Business Loans for Healthcare Clinics in Salt Lake City, Utah (2026)

Compare clinic business loans in Salt Lake City — equipment financing, SBA 7(a), working capital, and practice acquisition loans for medical, dental, and vet practices.

Scan the loan types below, find the one that matches what you need right now, and click through — each guide covers rates, terms, and lender options specific to that situation for Salt Lake City clinics.

What to Know Before You Choose a Loan Path

Healthcare practice financing sits at the intersection of two lending worlds: standard small-business underwriting and specialty medical lending. Salt Lake City has a growing healthcare corridor along the I-15 and Wasatch Front, which means local credit unions, regional banks, and national healthcare lenders all compete here — a genuine advantage for clinic owners who know how to shop.

The four main loan types and who they fit

SBA 7(a) loans are the workhorse for practice acquisitions and expansions. Rates run 8.5–11% APR in 2026, the SBA guarantees up to 85% of the balance, and you can borrow up to $5,000,000. Equipment terms top out at 10 years; if real estate is bundled in, amortization can stretch to 25 years. You'll need a 640+ FICO, 24 months of operating history, and a debt service coverage ratio of at least 1.25x — meaning your clinic's net income must cover annual loan payments by 125%. Down payments on acquisitions typically run 10–20% of the purchase price. Figure 30–45 days from a complete application to funding, so plan ahead.

Equipment financing is the fastest path for a single purchase — an operatory chair, digital radiography system, veterinary anesthesia unit, or chiropractic adjustment table. Approvals arrive in 1–3 days, rates for good-credit borrowers (700+) sit around 7–11% APR, and the equipment itself serves as collateral. Borrowers with scores in the 620–679 fair-credit range pay 2–4 percentage points more. If your score is under 620, most specialty lenders still work with you at a 550 minimum, but they'll want a 20–30% down payment. Don't overlook Section 179: the 2026 expensing limit is $1,220,000, which means most single-equipment purchases can be fully deducted in the year of purchase — a meaningful tax offset. Clinics adding aesthetic revenue lines (injectables, laser devices) will find that the same equipment-financing mechanics apply; the financing structure for aesthetic equipment and neurotoxin supply chains in Salt Lake City follows a nearly identical underwriting path.

Working capital loans cover payroll gaps, supply orders, or a slow-pay insurance cycle. Expect APR in the 8.5–11% range from SBA-backed lenders, or significantly higher from merchant cash advance providers — MCAs carry a 25–80%+ APR equivalent and should be a last resort, not a default. Lenders reviewing working capital applications typically pull 12 months of bank statements alongside your business tax return.

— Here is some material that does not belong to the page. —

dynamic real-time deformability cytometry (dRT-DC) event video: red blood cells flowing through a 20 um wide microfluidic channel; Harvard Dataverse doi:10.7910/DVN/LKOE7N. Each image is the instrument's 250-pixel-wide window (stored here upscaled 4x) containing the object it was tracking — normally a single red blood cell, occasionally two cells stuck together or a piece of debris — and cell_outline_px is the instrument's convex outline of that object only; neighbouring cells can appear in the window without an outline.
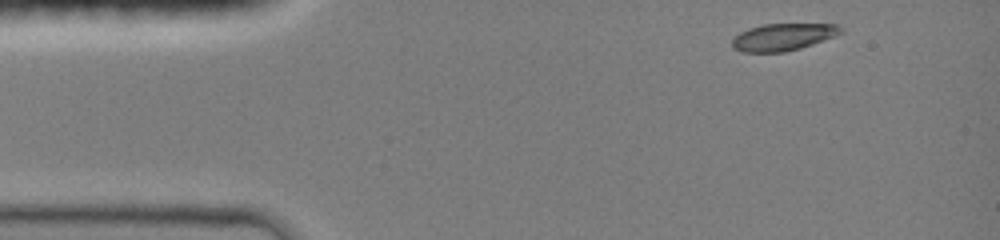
{"species": "common noctule bat (a hibernating species)", "species_latin": "Nyctalus noctula", "temperature_condition": "room temperature", "stored_images_in_passage": 6, "camera_frame_rate_fps": 3000, "um_per_image_px": 0.085, "animal": {"sex": "female", "body_mass_g": 19.0, "forearm_length_mm": 51.5}, "frame": {"image": 1, "passage_image": 1, "time_ms": 0.0, "image_size_px": [1000, 240], "cell_outline_px": [[844, 32], [836, 36], [800, 48], [784, 52], [740, 52], [732, 48], [732, 40], [740, 32], [748, 28], [764, 24], [840, 24], [844, 28]], "centroid_in_image_um": [66.59, 3.14], "position_along_channel_um": 18.4, "area_um2": 17.34}}
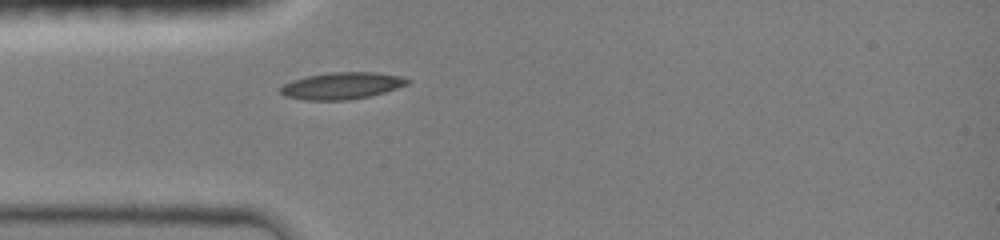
{"frame": {"image": 2, "passage_image": 6, "time_ms": 2.667, "image_size_px": [1000, 240], "cell_outline_px": [[412, 80], [408, 84], [384, 92], [368, 96], [348, 100], [304, 100], [284, 96], [280, 92], [280, 88], [284, 84], [292, 80], [308, 76], [328, 72], [376, 72], [400, 76]], "centroid_in_image_um": [29.04, 7.28], "position_along_channel_um": 56.0, "area_um2": 19.83}}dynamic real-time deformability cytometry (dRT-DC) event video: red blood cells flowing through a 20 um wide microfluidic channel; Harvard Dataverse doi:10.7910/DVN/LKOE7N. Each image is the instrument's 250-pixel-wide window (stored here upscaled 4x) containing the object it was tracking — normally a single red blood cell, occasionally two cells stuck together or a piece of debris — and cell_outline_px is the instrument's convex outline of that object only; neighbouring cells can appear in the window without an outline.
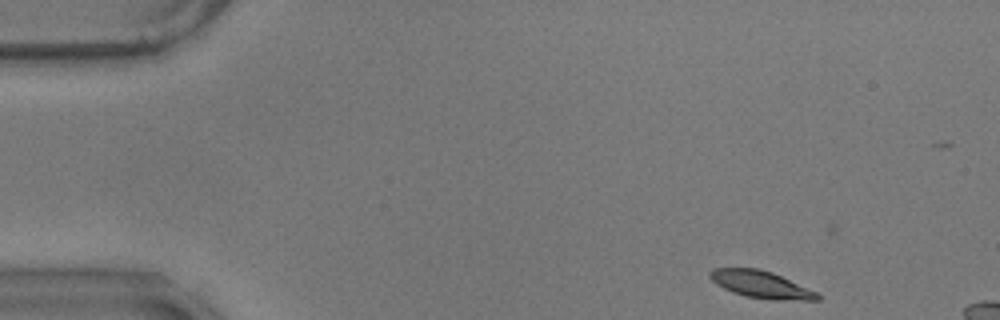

Practice acquisition loans are SBA 7(a) or specialty healthcare loans used to buy an existing practice outright. Dental and medical acquisitions follow similar structures: 10–20% down, DSCR of 1.25x, and the seller's trailing revenue heavily weighted in underwriting. Lenders want to see that the practice's net income covers debt service — a solo medical practice generating thin margins after physician compensation can fail this test even with strong gross revenue.

What trips clinic owners up in Salt Lake City

  • DSCR math on small practices. A clinic grossing $900,000 but netting $120,000 after physician salary may not clear a 1.25x DSCR on a $1.2M acquisition loan. Run the numbers before you apply.
  • Startup timing. SBA 7(a) loans require two years of history. If you're pre-open or under 24 months, equipment financing and SBA Microloans (up to $50,000) are your near-term options.
  • Rate shopping across state lines. Salt Lake City clinic owners sometimes qualify with lenders headquartered in neighboring markets. Practices in comparable metro markets — from Albuquerque to Anchorage — often work with the same national healthcare lending desks, so a lender's geography matters less than their specialty-lending underwriting criteria.
  • Origination fees. Most equipment and term loans carry a 1–3% origination fee. That's $10,000–$30,000 on a $1M acquisition loan — a real cash cost to include in your closing budget.
  • Credit report errors. Roughly one in five credit reports contains an error. Pull all three bureaus before you apply; a disputed tradeline can stall an SBA approval by weeks.